Je lui offre les cadeaux que j’ai apportés pour la famille impériale : tapisseries des Gobelins, représentant les quatre saisons, d’après les cartons de Chéret, nécessaire d’automobile avec objets en or, garniture complète de bureau pour le grand-duc héritier, bracelets-montres, ornés de diamants en roses, pour les grandes-duchesses. Les quatre jeunes filles sont ravies. Je remets au tsarévitch, au nom du gouvernement qui m’en a chargé, le cordon de grand-croix de la Légion d’honneur, rétréci à sa taille enfantine.
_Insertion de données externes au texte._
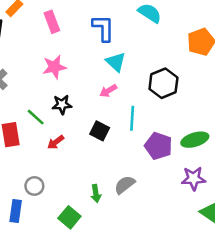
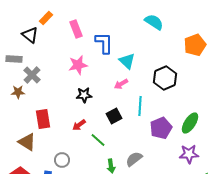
blue L-shape: (103, 28) -> (104, 43), moved
green line: (36, 117) -> (98, 140), moved
black square: (100, 131) -> (114, 116), turned 35
green ellipse: (195, 140) -> (190, 123), turned -40
purple pentagon: (158, 146) -> (161, 128), turned 30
Nicolas II revient avec moi en voiture, sans aucun apparat, au palais de Peterhof, où il offre un déjeuner aux officiers de la division française. Vers trois heures, mon général russe m’emmène à la gare de Peterhof, où l’Empereur se rend, de son côté, en compagnie de l’Impératrice et des quatre grandes-duchesses. Le tsarévitch ne vient pas, soit qu’on le juge trop jeune, soit que son état de santé ne lui permette pas de supporter trop de fatigues. On a raconté sur lui les choses les plus étranges et les plus contradictoires. La vérité est simplement qu’il est atteint d’hémophilie, affection qui provoque au moindre choc de dangereuses hémorragies sous-cutanées. C’est sa mère qui lui a transmis cette affreuse maladie, dont sont morts plusieurs membres de la famille de Hesse. L’Impératrice sait que son fils souffre par elle et elle en est si malheureuse que ceux qui la connaissent le mieux expliquent par cette douleur intime les égarements de son mysticisme.

Les quatre grandes-duchesses portent la même toilette, manteaux blancs, robes roses, chapeaux de paille garnis de fleurs. Elles n’ont pas encore assisté aux revues militaires de Krasnoïé-Sélo et elles sont très heureuses du nouveau spectacle qui va leur être offert. Je passe dans le compartiment impérial la demi-heure que dure notre trajet entre Peterhof et Krasnoïé-Sélo. Les jeunes filles rivalisent de bonne humeur avec leurs parents.